Lines were frequently drawn not so much on policy, but on tactics and posture, with Cruz and others blaming the party’s leadership’s strategy for the GOP’s electoral woes. The party’s leadership, in response, seemed humbled by the pressure.


Reince Priebus, the chairman of the Republican National Committee, appeared on a Saturday panel, voicing solidarity with conservatives and making little mention of the RNC’s initiative to soften the party’s edge.

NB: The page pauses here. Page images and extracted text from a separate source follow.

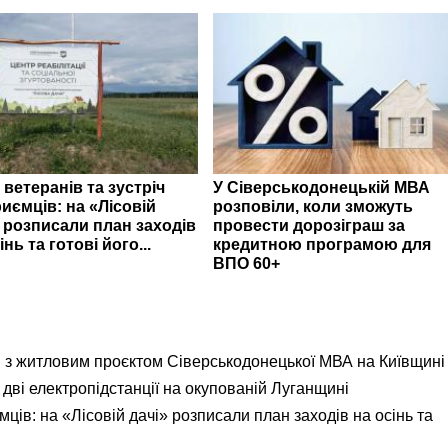
 ветеранів та зустріч
У Сіверськодонецькій МВА
иємців: на «Лісовій
розповіли, коли зможуть
» розписали план заходів
провести дорозіграш за
інь та готові його...
кредитною програмою для
ВПО 60+
я з житловим проєктом Сіверськодонецької МВА на Київщині
дві електропідстанції на окупованій Луганщині
ємців: на «Лісовій дачі» розписали план заходів на осінь та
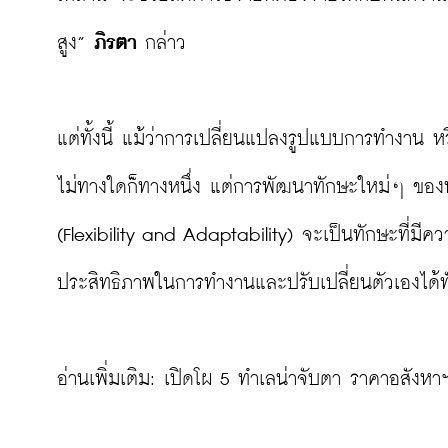
สูง” 
ภิรตา 
กล่าว

แต่ทั้งนี้ แม้ว่าการเปลี่ยนแปลงรูปแบบการทำงาน
ไม่ทางใดก็ทางหนึ่ง แต่การพัฒนาทักษะใหม่ๆ ของพ
(Flexibility and Adaptability) จะเป็นทักษะที่มีค
ประสิทธิภาพในการทำงานและปรับเปลี่ยนตัวเองได้ทั
อ่านเพิ่มเติม: 
เปิดโผ 5 ทำเลน่าจับตา ราคาอสังหาฯ เ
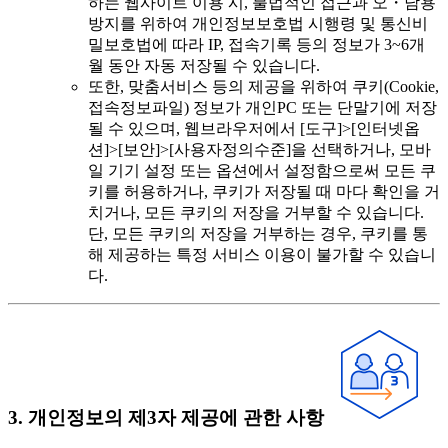
하는 웹사이트 이용 시, 불법적인 접근과 오・남용
방지를 위하여 개인정보보호법 시행령 및 통신비
밀보호법에 따라 IP, 접속기록 등의 정보가 3~6개
월 동안 자동 저장될 수 있습니다.
또한, 맞춤서비스 등의 제공을 위하여 쿠키(Cookie,
접속정보파일) 정보가 개인PC 또는 단말기에 저장
될 수 있으며, 웹브라우저에서 [도구]>[인터넷옵
션]>[보안]>[사용자정의수준]을 선택하거나, 모바
일 기기 설정 또는 옵션에서 설정함으로써 모든 쿠
키를 허용하거나, 쿠키가 저장될 때 마다 확인을 거
치거나, 모든 쿠키의 저장을 거부할 수 있습니다.
단, 모든 쿠키의 저장을 거부하는 경우, 쿠키를 통
해 제공하는 특정 서비스 이용이 불가할 수 있습니
다.
3. 개인정보의 제3자 제공에 관한 사항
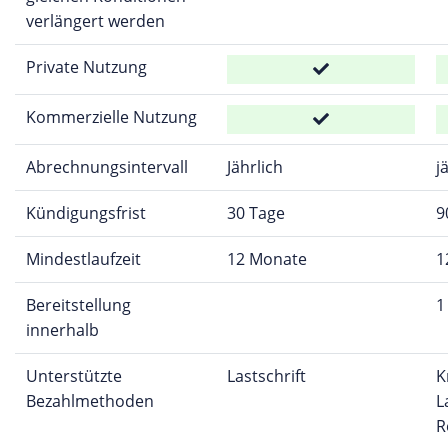
verlängert werden
Private Nutzung
Kommerzielle Nutzung
Abrechnungsintervall
Jährlich
j
Kündigungsfrist
30 Tage
9
Mindestlaufzeit
12 Monate
1
Bereitstellung
1
innerhalb
Unterstützte
Lastschrift
K
Bezahlmethoden
L
R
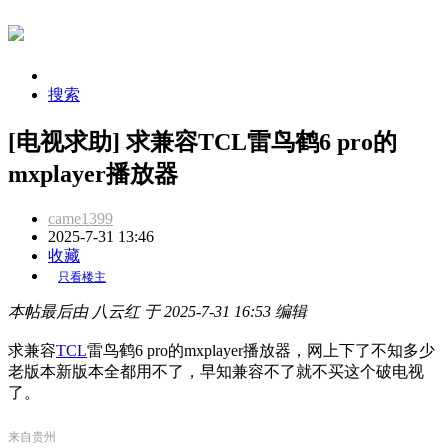
搜索
[电视求助] 求兼容TCL雷鸟鹤6 pro的
mxplayer播放器
came1399
2025-7-31 13:46
收藏
只看楼主
本帖最后由 八云红 于 2025-7-31 16:53 编辑
求兼容
TCL
雷鸟鹤6 pro的mxplayer播放器，网上下了不知多少
老版本新版本全都用不了，早知兼容不了就不买这个破电视
了。
来自贵州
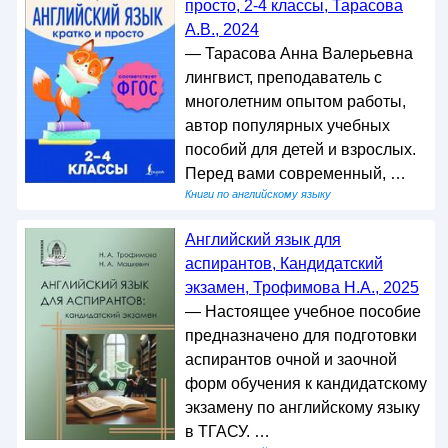
просто, 2-4 классы, Тарасова
А.В., 2024
— Тарасова Анна Валерьевна
лингвист, преподаватель с
многолетним опытом работы,
автор популярных учебных
пособий для детей и взрослых.
Перед вами современный, …
Книги по английскому языку
Английский язык для
аспирантов, Кандидатский
экзамен, Трофимова Н.А., 2025
— Настоящее учебное пособие
предназначено для подготовки
аспирантов очной и заочной
форм обучения к кандидатскому
экзамену по английскому языку
в ТГАСУ. …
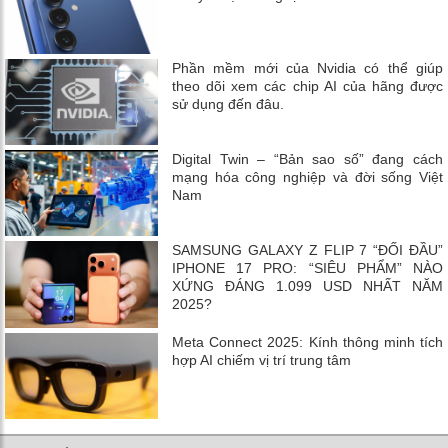
Phần mềm mới của Nvidia có thể giúp
theo dõi xem các chip AI của hãng được
sử dụng đến đâu.
Digital Twin – “Bản sao số” đang cách
mạng hóa công nghiệp và đời sống Việt
Nam
SAMSUNG GALAXY Z FLIP 7 “ĐỐI ĐẦU”
IPHONE 17 PRO: “SIÊU PHẨM” NÀO
XỨNG ĐÁNG 1.099 USD NHẤT NĂM
2025?
Meta Connect 2025: Kính thông minh tích
hợp AI chiếm vị trí trung tâm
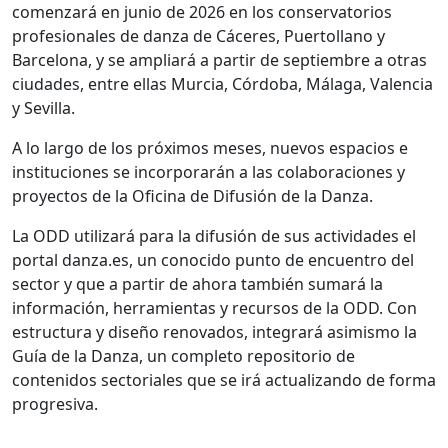
comenzará en junio de 2026 en los conservatorios
profesionales de danza de Cáceres, Puertollano y
Barcelona, y se ampliará a partir de septiembre a otras
ciudades, entre ellas Murcia, Córdoba, Málaga, Valencia
y Sevilla.
A lo largo de los próximos meses, nuevos espacios e
instituciones se incorporarán a las colaboraciones y
proyectos de la Oficina de Difusión de la Danza.
La ODD utilizará para la difusión de sus actividades el
portal danza.es, un conocido punto de encuentro del
sector y que a partir de ahora también sumará la
información, herramientas y recursos de la ODD. Con
estructura y diseño renovados, integrará asimismo la
Guía de la Danza, un completo repositorio de
contenidos sectoriales que se irá actualizando de forma
progresiva.
______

Senate Minority Leader Mitch McConnell (R-Ky.), who is facing a primary challenge, brought a rifle with him onstage, receiving thumbs-ups from the activists who have caused him headaches recently.


In between speeches by the more well-known Republican faces, a constellation of fading conservative stars appeared, such as Oliver North, the Iran-Contra figure, and Christine O’Donnell and Sharron Angle, a pair of controversial former Senate candidates.


A host of former presidential candidates were there as well, with former Pennsylvania senator Rick Santorum and former House speaker Newt Gingrich roaming the hallways and sitting down for interviews with the conservative talk-radio hosts perched in lobby booths.


Ben Carson, a Maryland surgeon who burst onto the scene last year at the National Prayer Breakfast, where he took a shot at the Affordable Care Act as Obama listened from two seats away, was given one of the warmest receptions Saturday, telling Republicans not to lay aside their socially conservative principles in order to win.


Rooster Jacobson, a 33-year-old Texas contractor with a multi-color mohawk haircut, said he was disappointed CPAC did not make more of an effort to appeal to people with opposing views. “If Republicans want to be a big-tent party, they should act like it,” he said.


But Rep. Paul Ryan (R-Wis.), in a Thursday speech, explained away the tumult seen at CPAC and within the Republican Party as part of the party’s recovery process following the 2012 election, saying it’s a sign that in spite of its difficulties, the GOP is searching for answers.


“The way the left tells it, the Republican Party is in this big, massive civil war,” he said. “Look, I’m Irish. That’s my idea of a family reunion.”


The sprawling event, held near the Potomac River, was hosted by the American Conservative Union, an advocacy group founded in 1964 by William F. Buckley Jr., the late editor of National Review.


In the ensuing decades, CPAC has evolved from a low-key conference where Ronald Reagan casually strolled the halls in the 1970s into a more corporate spectacle, with dozens of conservative organizations and media companies setting up shop.